On 30 April 2024, the Albanian FSA adopted by Decision no. 58 the Regulation on the Recognition of AIFMs Licensed in an EU Member State and Registration of AIFs Established in an EU Member State (the Regulation).

As a result, the recognition of foreign AIFMs and the registration of foreign AIFs for offering to professional and qualified investors in Albania is now possible subject to the approval of the FSA. The purpose of the Regulation is to implement the aforementioned provision by setting out the procedure, rules and documentation required for the recognition of an AIFM licensed in an EU Member State and the registration of an AIF established in an EU Member State, which will be marketed and sold to professional and qualified investors in Albania.
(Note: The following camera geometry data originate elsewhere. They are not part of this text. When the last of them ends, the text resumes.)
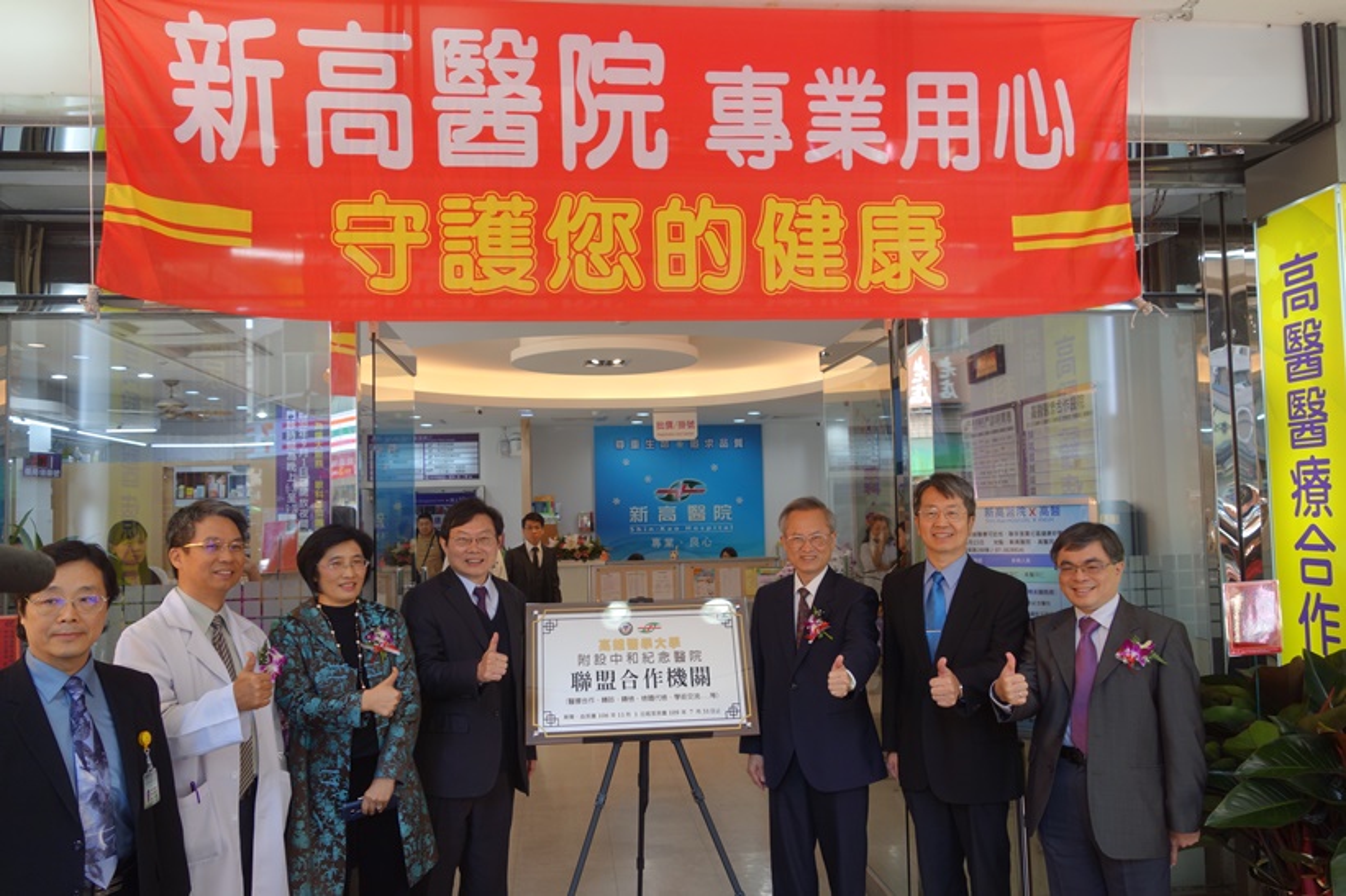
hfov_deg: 65.5
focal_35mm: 28
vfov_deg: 46.4
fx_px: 1047
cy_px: 448
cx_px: 673
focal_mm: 10.4
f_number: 2.8
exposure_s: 1/100
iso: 125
The Regulation provides clarity on the review process of requests for AIFM recognition and AIF registration, as well as on the applicable timelines. It also clarifies the ongoing obligations imposed on AIFMs upon successful recognition. Other than that, the Regulation provides details on the termination of the marketing activities, and the revocation of the AIFM recognition and AIF registration.

Further details of the requirements and application process are available on request.

Chile

Modifications to the approval procedures for foreign instruments

The CCR adopted during their 501st Ordinary Meeting held on 25 April 2024 the Agreement N°61 that modifies the Agreement N°32 regarding the procedure for the approval of foreign instruments. The Agreement N°61 was published in the Official Gazette on 10 May 2024 and entered into force on the same day.
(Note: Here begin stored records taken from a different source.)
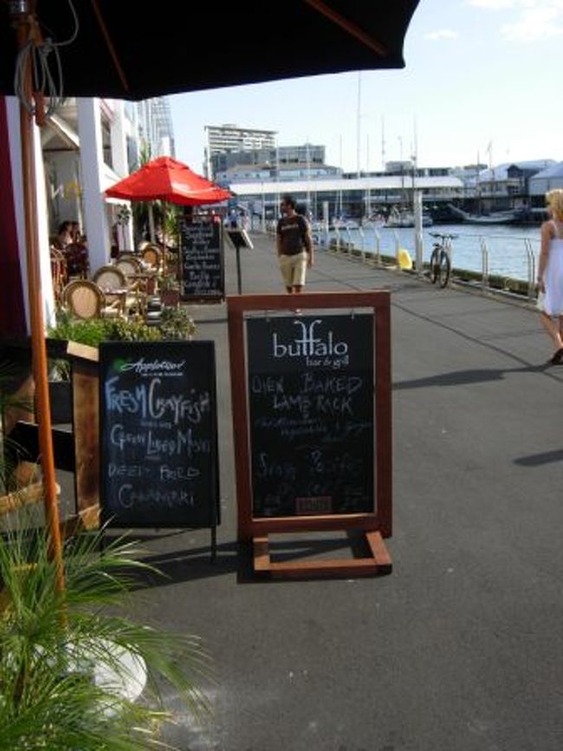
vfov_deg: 51.3
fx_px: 780
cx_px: 282
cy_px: 376
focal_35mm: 36
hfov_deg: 39.7
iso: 50
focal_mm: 7.5
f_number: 4.3
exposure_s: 1/287
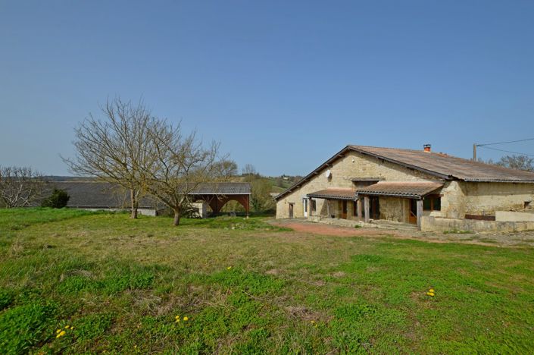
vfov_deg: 77.2
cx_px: 267
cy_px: 178
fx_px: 222
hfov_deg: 100.5
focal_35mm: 15
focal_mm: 10
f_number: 8
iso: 100
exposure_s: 1/250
The modifications to the Agreement N°32 were made to lay down additional requirements for the approval of foreign closed-end funds. For a foreign closed-end fund to receive approval, it must be clear from its investment policy described in its offering document that at least 80% of its investment portfolio will be invested in instruments traded in or dealt on regulated markets, which operate regularly, are recognised and open to the public, and that no more than 5% of its investment portfolio will be invested in specific alternative assets whose investments managers have not been approved by the CCR as alternative asset managers.

As of this date, only one foreign closed-end fund has been approved by the CCR.

Taiwan

Amendments to the Securities Investment Trust and Consulting Association Key Points for Staff Training Plan of Offshore Funds

On 10 May 2024, the Securities Investment Trust and Consulting Association announced amendments to the Key Points for Staff Training Plan of Offshore Funds. This was promulgated to implement the provision of the Regulations Governing Offshore Funds regarding the drawing up and signing of a personnel training plan between the offshore fund institution (i.e. the offshore fund manager or an institution appointed by the offshore fund manager) and the master agent within the framework of the public offering and selling of an offshore fund in Taiwan.

The amendments include the addition of the obligations for the master agent to identify and avoid conflicts of interest arising from the personnel training program as well as the obligations for the master agent to identify and avoid conflict of interests or potential conflicts of interest arising from the handling of the master agency business in the company's internal control system.

The content of this article is intended to provide a general guide to the subject matter. Specialist advice should be sought about your specific circumstances.